Friday, June 09, 2006

New Generation of Multimedia Albums

The advent of WWW and its widespread use in mid 90s resulted in many people take advantage of it for saving thier multimedia content over the Internet. Also many big service providers such as Yahoo and MSN contributed so much to this desire by providing groups and photo albums and so on for free to everyone. These cyber albums and galleries was very impressive in that days providing you sharing your multimedia content with every one in the world.
but it was not the end. That's really great to share your content with all people but it is nothing more than digital counterpart (exactly counterpart) of traditional photo albums. Information technology is actually much more powerful than providing just this facilities (Although it is very nice and useful ). The main drawback of these traditional-like multimedia content collections is that it must be known before use. In blunt terms you must know excatlly where to find what you want. In almost all reall occasions we just know what we want and expect from Internet to help us find where it is.
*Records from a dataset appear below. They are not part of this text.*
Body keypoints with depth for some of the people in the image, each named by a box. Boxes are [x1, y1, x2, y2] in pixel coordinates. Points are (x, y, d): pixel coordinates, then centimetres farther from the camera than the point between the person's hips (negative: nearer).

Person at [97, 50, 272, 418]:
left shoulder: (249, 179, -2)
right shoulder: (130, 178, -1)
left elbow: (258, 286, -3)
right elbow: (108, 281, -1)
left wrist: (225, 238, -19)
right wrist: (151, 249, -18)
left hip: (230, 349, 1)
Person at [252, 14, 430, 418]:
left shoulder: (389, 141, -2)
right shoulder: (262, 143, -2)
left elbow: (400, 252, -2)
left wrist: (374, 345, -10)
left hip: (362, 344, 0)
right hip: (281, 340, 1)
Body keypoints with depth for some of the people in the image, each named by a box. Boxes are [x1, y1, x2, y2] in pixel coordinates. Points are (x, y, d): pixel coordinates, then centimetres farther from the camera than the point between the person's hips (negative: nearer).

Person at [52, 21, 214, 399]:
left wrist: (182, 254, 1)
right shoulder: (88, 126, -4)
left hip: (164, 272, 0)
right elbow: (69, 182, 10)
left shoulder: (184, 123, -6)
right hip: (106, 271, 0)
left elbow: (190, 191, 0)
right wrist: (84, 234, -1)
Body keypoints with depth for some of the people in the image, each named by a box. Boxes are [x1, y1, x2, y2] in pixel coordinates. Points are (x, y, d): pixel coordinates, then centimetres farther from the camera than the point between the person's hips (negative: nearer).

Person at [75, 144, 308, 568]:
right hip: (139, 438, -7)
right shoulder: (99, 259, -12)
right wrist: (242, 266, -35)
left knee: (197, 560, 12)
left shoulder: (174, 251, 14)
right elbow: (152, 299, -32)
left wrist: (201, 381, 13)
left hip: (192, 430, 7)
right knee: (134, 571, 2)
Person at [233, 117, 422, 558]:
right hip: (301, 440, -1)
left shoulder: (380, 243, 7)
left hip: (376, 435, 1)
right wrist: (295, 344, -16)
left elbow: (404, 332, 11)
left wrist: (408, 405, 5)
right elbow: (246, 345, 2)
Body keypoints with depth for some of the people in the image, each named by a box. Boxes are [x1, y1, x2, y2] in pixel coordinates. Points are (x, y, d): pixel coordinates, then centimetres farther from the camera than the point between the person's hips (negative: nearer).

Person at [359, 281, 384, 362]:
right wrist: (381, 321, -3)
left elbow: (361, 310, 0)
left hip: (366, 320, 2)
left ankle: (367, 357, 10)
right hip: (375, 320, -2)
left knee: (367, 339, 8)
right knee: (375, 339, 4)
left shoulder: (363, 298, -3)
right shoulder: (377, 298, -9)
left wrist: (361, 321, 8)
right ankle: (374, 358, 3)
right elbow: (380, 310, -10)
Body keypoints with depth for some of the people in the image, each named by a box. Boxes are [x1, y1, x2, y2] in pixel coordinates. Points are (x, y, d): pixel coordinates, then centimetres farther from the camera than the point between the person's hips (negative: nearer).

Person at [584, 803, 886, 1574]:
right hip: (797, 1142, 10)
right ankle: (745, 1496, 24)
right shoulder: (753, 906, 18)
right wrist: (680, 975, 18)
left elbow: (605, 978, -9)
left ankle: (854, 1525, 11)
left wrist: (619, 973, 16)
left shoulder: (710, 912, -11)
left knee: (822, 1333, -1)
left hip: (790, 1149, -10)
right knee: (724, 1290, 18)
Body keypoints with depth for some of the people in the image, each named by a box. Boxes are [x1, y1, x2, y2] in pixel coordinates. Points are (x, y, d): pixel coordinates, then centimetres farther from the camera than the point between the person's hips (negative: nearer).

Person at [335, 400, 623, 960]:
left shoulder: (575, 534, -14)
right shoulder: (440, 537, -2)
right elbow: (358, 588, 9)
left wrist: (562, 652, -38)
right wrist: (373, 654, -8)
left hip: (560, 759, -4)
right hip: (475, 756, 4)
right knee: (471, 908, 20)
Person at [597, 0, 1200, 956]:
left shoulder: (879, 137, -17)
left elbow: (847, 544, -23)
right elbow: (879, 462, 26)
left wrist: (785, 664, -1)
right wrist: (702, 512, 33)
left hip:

The booming search engine Google is excatly do this albeit in a general purpose.
Experts soon came up with innovative ideas for addressing this shortcoming in multimedia contents. Flickr(photo) , Dailymotion(video) and YouTube(video) are actually utilizing these idea to help users just know what they want. The technique they apply is very simple. They save all the contents in flat way (contrary to photo albums that you can define whatever hierarchy you need) but assign userdefined tags to each resource. A tag is not anything more than a string of characters that describe the resource from a particular viewpoint. I think it provides the same abstraction that heirarchy provides but not in exclusive way and that's the actual improvement.
This way of organizing resources in Internet is just started but going to change the way we think about Internet very soon.